International tax planning is getting more difficult as countries around the world are increasing co-operation and exchange of information. Last year the European Union and Switzerland signed a tax transparency agreement which results in automatic share of data on residents’ financial accounts. The change will take place from the beginning of 2018. The agreement means an end to Swiss banking secrecy for the EU residents.
According to the agreement the shared data between two sides will include names, dates of birth, addresses, tax identification numbers and a broad set of other financial and account balance information. Member States will receive this data on an annual basis.
The agreement is partly based and consistent with the new OECD/G20 global standard for the automatic exchange of information. Switzerland has also agreed to share tax information with Singapore. Due to international pressure in last year, Switzerland published names of foreign tax evaders. The country received numerous requests from France, Germany, Russia, India and some other countries.
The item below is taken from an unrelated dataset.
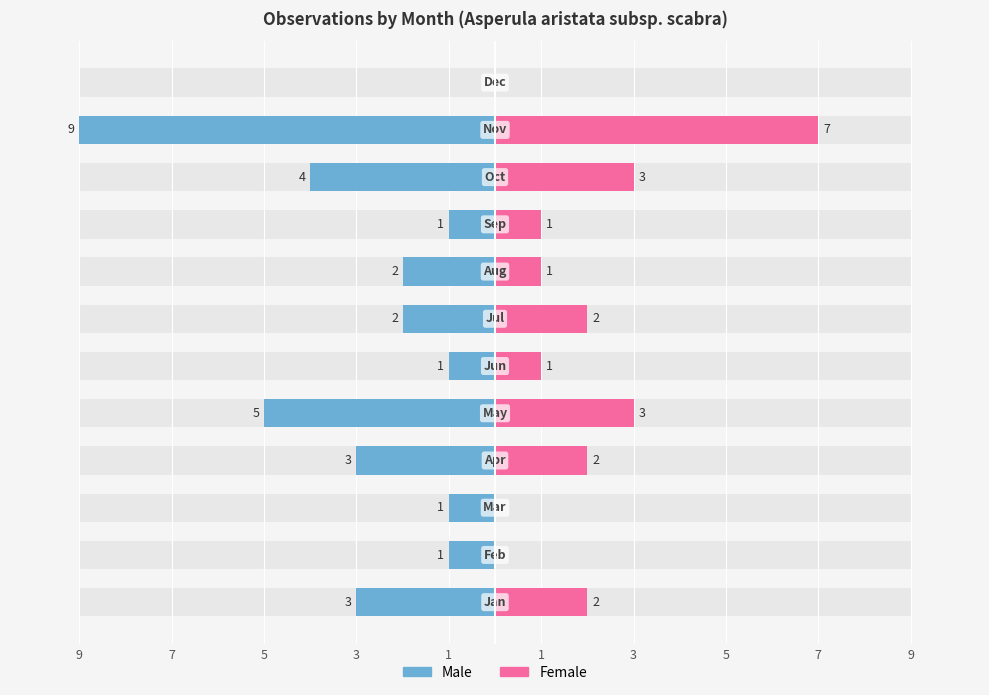

How many data points does each series have?

12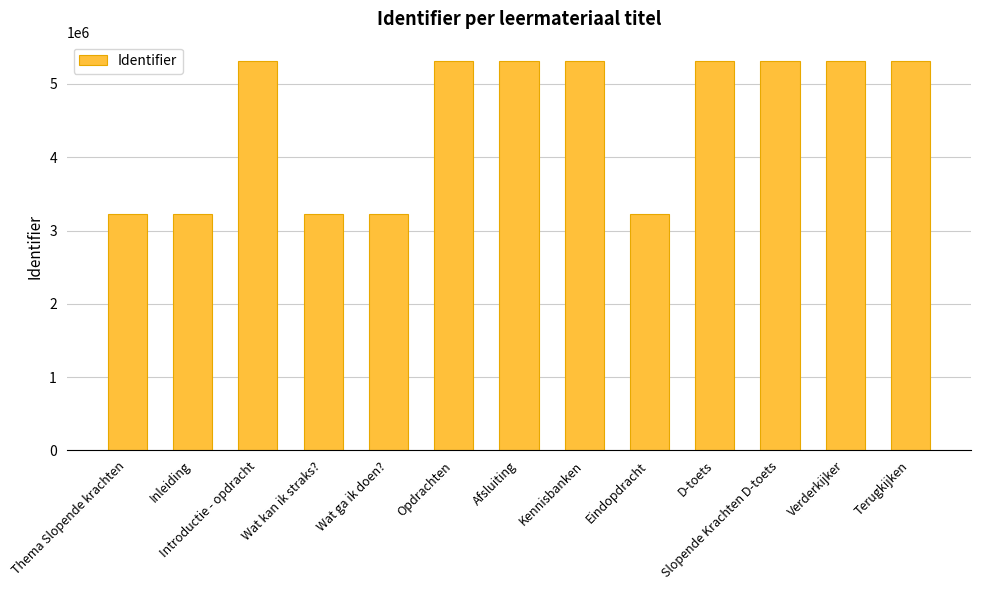

What is the maximum value shown in the chart?

5311736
Furthermore The European Commission is currently concluding negotiations or has already signed similar agreements with Andorra, Liechtenstein, Monaco and San Marino. The European Commission describes the agreement:
“This new transparency should not only improve Member States' ability to track down and tackle tax evaders, but it should also act as a deterrent against hiding income and assets abroad to evade taxes.”
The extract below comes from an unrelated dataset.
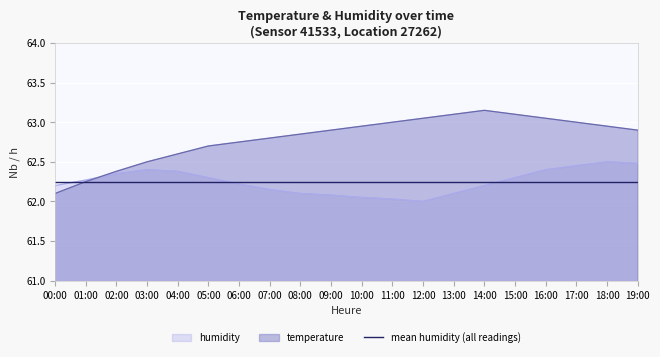

Where do humidity and temperature first cross each other?

01:00 and 02:00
As it appears, international tax planning is getting more difficult for the residents of the EU. However it must be noted that a person (whether a natural or legal) can gain significant advantages within the internal market of the EU by choosing the right place of permanent establishment.
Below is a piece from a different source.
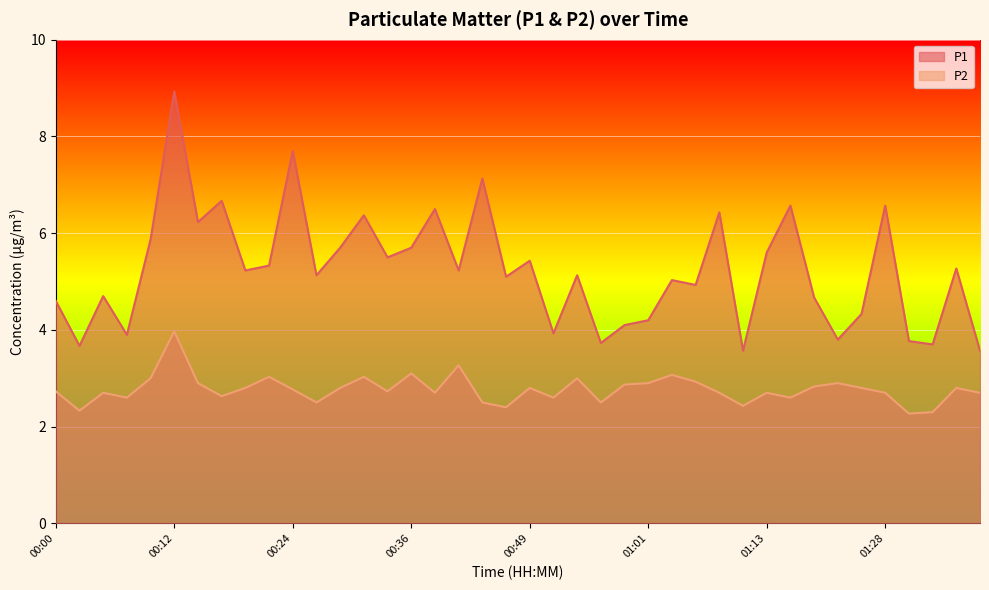

Does the chart display data point markers on the line(s)?

No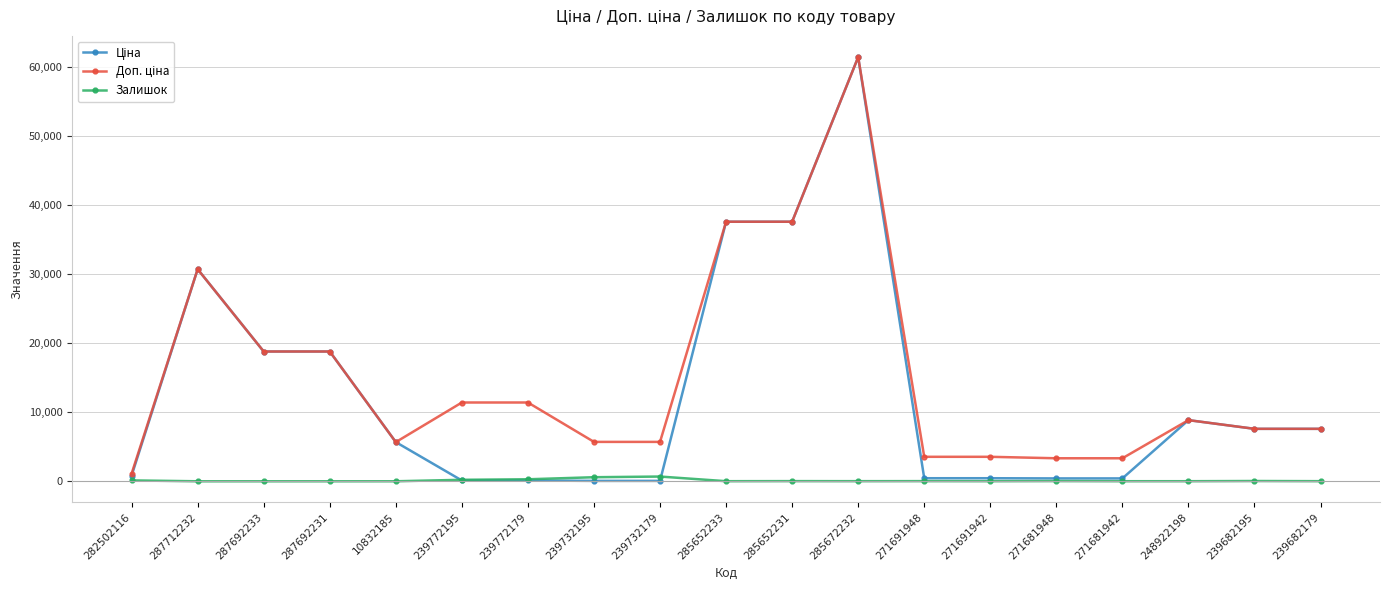

At how many categories does at least one series exceed 33071?

3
In Latvia the flat corporate income tax rate is 15% of the taxable income. Payments of dividends between domestics companies are not subject to corporate income tax. Dividends paid to a legal entity – a resident of a European Union member state or a resident of the European Economic Area – are exempt from taxation. Dividends paid to a legal entity outside the European Union or the European Economic Area, are subject to a 10% tax payable at the time of their payment. One should also notice that in Latvia there exists a special tax rate for small sized companies. Starting from January 1st, 2017 micro company tax will be 5 % that will be applicable for companies with turnover till 7000 EUR, but companies with turnover from 7001 EUR to 100 000 EUR will be subject for 8 % tax rate. Personal income tax in Latvia is based on a flat tax rate of 23%.
Low tax rates of Latvia can gain your company a competitive advantage within the internal market and help your business to grow.